Intervention de Sabine Ozil-Quintas

Commission de la culture, de l'éducation et de la communication — Réunion du 28 mai 2015 à 9h00
La culture face au défi numérique — Table ronde

Sabine Ozil-Quintas, représentante de l'Association des éditeurs de journaux (ENPA) :

Merci pour votre invitation. Je représente le syndicat de la presse quotidienne nationale (SPQN), qui siège au conseil d'administration de l'ENPA. Le numérique est un enjeu crucial pour les éditeurs de presse, qui ont beaucoup investi dans leur production éditoriale pour s'adapter à cette évolution. Les audiences témoignent de la réussite de cette migration vers le numérique : en France, 28 millions d'internautes et 14 millions de mobinautes lisent chaque jour un titre de presse. La presse d'information politique et générale, en France, est lue à 32 % sur des smartphones, contre 24 % l'an dernier.

Les éditeurs de presse sont également confrontés à la problématique de monétisation de leur contenu dans un environnement numérique où les citoyens sont habitués à la gratuité. Ainsi, les contenus de presse numérique sont monétisés à un prix deux fois inférieur à leur équivalent papier. De plus, une part croissante de la valeur est captée par les acteurs de la distribution. En France, plus de 90 % du chiffre d'affaires est réalisé par la presse papier : le chiffre d'affaires numérique représente 500 millions d'euros sur un total de 8,5 milliards d'euros. Or, il est nécessaire que les éditeurs puissent investir.

Sur la stratégie européenne du numérique, nous avons quatre priorités : la TVA numérique, le droit d'auteur, les intermédiaires et la protection des données. Il est fondamental pour les éditeurs que les taux de TVA de la presse en ligne soient alignés sur ceux de la presse papier, qu'il soit réduits, super-réduits, comme en France, ou nuls, comme en Allemagne. Sinon, la rentabilité est insuffisante. Le taux de 2,1 % voté en 2014 risque d'être remis en cause. La Commission indique qu'elle va se pencher sur la question du traitement fiscal. Nous espérons que cela éteindra le contentieux potentiel sur le sujet, d'ici à la réforme prévue pour 2016.

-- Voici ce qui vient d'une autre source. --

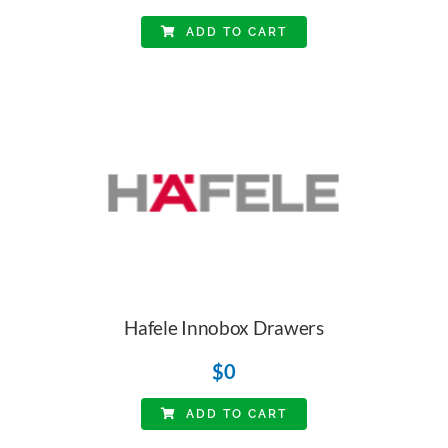
ADD TO CART
Hafele Innobox Drawers
$
0
ADD TO CART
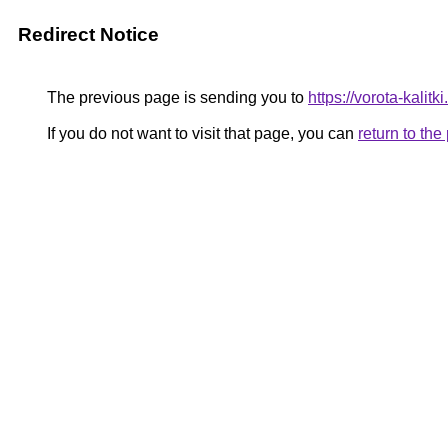
Redirect Notice
The previous page is sending you to
https://vorota-kali
If you do not want to visit that page, you can
return to th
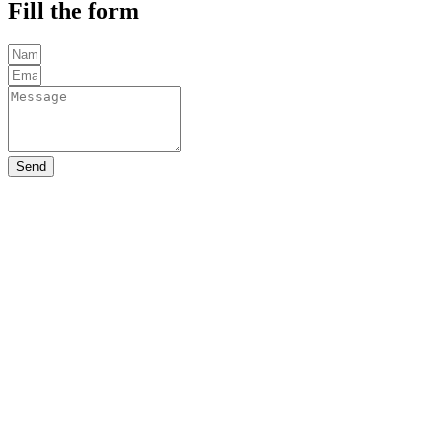
Fill the form
Send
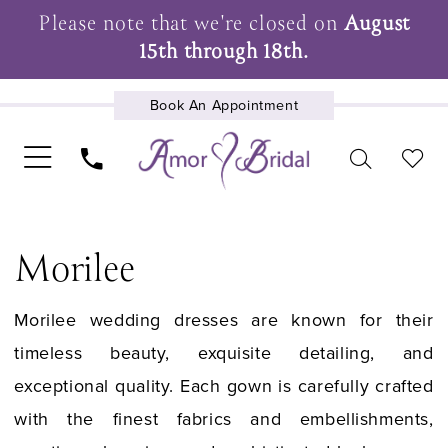
Please note that we're closed on
August
15th through 18th.
Book An Appointment
UPCOMING EVENTS
Morilee
Morilee wedding dresses are known for their
timeless beauty, exquisite detailing, and
exceptional quality. Each gown is carefully crafted
with the finest fabrics and embellishments,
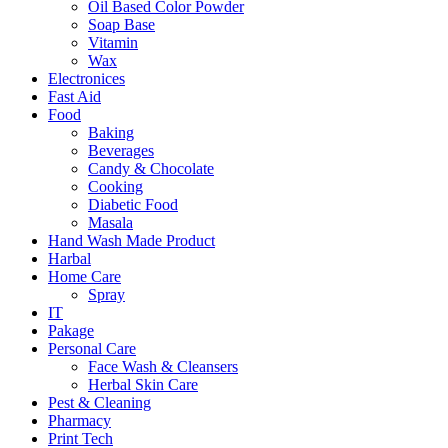
Oil Based Color Powder
Soap Base
Vitamin
Wax
Electronices
Fast Aid
Food
Baking
Beverages
Candy & Chocolate
Cooking
Diabetic Food
Masala
Hand Wash Made Product
Harbal
Home Care
Spray
IT
Pakage
Personal Care
Face Wash & Cleansers
Herbal Skin Care
Pest & Cleaning
Pharmacy
Print Tech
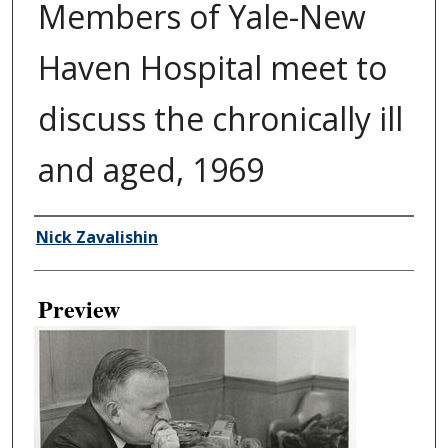
Members of Yale-New
Haven Hospital meet to
discuss the chronically ill
and aged, 1969
Creator
Nick Zavalishin
Preview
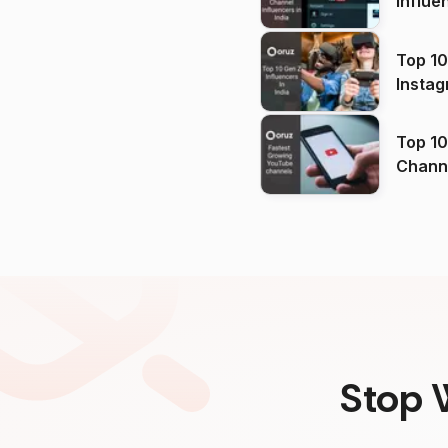
Influe
Top 10
Instag
Top 10
Channels in
(2026
Stop 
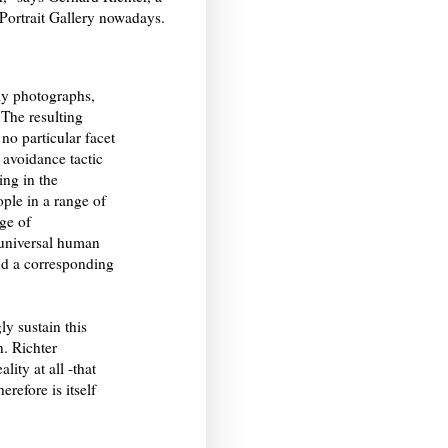
 Portrait Gallery nowadays.
ly photographs,
 The resulting
 no particular facet
 avoidance tactic
ing in the
ple in a range of
nge of
a universal human
nd a corresponding
ly sustain this
n. Richter
lity at all -that
refore is itself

Ce projet de réforme présente d'abord un enjeu de principe : le droit d'auteur n'est en aucun cas un frein au marché numérique et doit donc être renforcé, à l'heure où les éditeurs voient leurs contenus réutilisés par des tiers sans rémunération. Le droit d'auteur est un pilier de la préservation de la qualité et du pluralisme de la presse. Autre enjeu : les exceptions, dont nous craignons que l'élargissement ne mette en danger le modèle économique de certains ayants droit, d'autant que la plupart d'entre elles ne donnent pas lieu à rémunération. Nous sommes également attentifs aux règles qui seraient applicables aux intermédiaires en ligne, aux pistes avancées par le GESAC ou l'IFPI, aux réflexions menées à Bruxelles sur la possibilité d'instaurer des droits d'auteur ou des droits voisins. La problématique majeure reste toutefois la captation par des intermédiaires techniques. Notre modèle économique repose sur trois piliers : les ventes, les recettes publicitaires et un mécanisme - à construire - de redistribution de la valeur.

Un accord sur le projet de règlement sur la protection des données à caractère personnel semble possible au Conseil vers la mi-juin. L'exemption pour la presse doit au moins être maintenue, comme le texte actuel de la directive semble le faire, conciliant liberté de la presse et droit à la vie privée. Il faudra articuler cela avec le droit à l'oubli, légitime mais qui fait l'objet de bien des amalgames. Nous avons ainsi alerté les parlementaires sur la différence à faire entre les blogs et les contenus produits par des professionnels.